# Assignment
Take each line from the material below that includes the string "MMSI" and copy it.

Provided information: Begin

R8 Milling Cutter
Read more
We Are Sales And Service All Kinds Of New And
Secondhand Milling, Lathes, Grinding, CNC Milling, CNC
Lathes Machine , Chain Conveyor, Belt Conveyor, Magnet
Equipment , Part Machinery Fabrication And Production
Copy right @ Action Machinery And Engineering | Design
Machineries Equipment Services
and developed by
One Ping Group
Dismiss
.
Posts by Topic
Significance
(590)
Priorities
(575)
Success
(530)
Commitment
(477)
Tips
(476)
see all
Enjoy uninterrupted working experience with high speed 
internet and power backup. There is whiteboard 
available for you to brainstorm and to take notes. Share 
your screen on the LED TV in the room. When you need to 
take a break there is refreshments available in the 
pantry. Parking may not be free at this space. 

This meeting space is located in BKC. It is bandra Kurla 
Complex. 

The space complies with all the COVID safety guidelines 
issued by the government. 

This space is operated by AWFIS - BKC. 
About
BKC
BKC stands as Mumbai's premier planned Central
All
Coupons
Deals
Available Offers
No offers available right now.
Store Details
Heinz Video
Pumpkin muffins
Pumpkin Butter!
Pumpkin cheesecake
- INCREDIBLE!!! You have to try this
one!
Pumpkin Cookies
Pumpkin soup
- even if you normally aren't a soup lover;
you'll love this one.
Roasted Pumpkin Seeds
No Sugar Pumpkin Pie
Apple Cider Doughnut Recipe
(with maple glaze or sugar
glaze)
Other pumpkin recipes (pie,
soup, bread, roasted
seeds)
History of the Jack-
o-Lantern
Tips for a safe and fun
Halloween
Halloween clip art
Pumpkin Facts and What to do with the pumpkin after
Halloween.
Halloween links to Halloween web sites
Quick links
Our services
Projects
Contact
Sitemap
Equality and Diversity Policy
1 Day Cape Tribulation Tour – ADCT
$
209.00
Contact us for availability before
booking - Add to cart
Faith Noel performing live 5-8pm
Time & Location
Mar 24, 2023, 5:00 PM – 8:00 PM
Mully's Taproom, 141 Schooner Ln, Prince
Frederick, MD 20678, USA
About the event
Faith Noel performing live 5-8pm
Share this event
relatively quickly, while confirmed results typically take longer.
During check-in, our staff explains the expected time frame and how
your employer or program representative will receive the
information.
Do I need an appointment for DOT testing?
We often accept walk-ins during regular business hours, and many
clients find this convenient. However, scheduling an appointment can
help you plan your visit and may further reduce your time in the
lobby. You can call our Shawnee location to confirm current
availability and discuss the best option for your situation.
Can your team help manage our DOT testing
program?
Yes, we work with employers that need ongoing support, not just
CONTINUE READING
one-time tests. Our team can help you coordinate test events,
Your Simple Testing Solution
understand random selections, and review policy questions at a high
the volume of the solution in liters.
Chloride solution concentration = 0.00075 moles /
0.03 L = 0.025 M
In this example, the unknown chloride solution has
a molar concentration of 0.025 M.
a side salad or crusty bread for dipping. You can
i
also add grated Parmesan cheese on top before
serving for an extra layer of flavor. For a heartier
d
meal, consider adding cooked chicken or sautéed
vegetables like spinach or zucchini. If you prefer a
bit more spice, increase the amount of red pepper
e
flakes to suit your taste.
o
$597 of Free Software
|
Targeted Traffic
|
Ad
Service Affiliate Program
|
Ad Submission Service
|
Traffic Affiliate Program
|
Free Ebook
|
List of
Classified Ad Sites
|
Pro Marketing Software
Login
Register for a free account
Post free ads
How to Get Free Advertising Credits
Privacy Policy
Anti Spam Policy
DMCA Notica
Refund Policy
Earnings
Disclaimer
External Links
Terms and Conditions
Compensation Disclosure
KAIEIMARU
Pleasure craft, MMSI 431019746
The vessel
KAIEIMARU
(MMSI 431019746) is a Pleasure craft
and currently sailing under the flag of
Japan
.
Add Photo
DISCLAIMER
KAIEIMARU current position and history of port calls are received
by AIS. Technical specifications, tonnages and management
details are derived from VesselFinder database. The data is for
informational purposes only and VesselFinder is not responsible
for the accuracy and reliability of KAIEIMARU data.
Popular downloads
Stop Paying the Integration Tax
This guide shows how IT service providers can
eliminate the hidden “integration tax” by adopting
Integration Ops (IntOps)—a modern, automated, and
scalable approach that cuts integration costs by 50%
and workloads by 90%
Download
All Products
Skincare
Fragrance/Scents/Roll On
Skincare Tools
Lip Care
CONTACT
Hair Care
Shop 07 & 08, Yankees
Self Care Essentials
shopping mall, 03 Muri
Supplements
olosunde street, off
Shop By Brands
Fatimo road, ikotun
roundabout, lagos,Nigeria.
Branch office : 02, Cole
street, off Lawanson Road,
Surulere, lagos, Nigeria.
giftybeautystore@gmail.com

Provided information: End

# Finished exercise
Pleasure craft, MMSI 431019746
(MMSI 431019746) is a Pleasure craft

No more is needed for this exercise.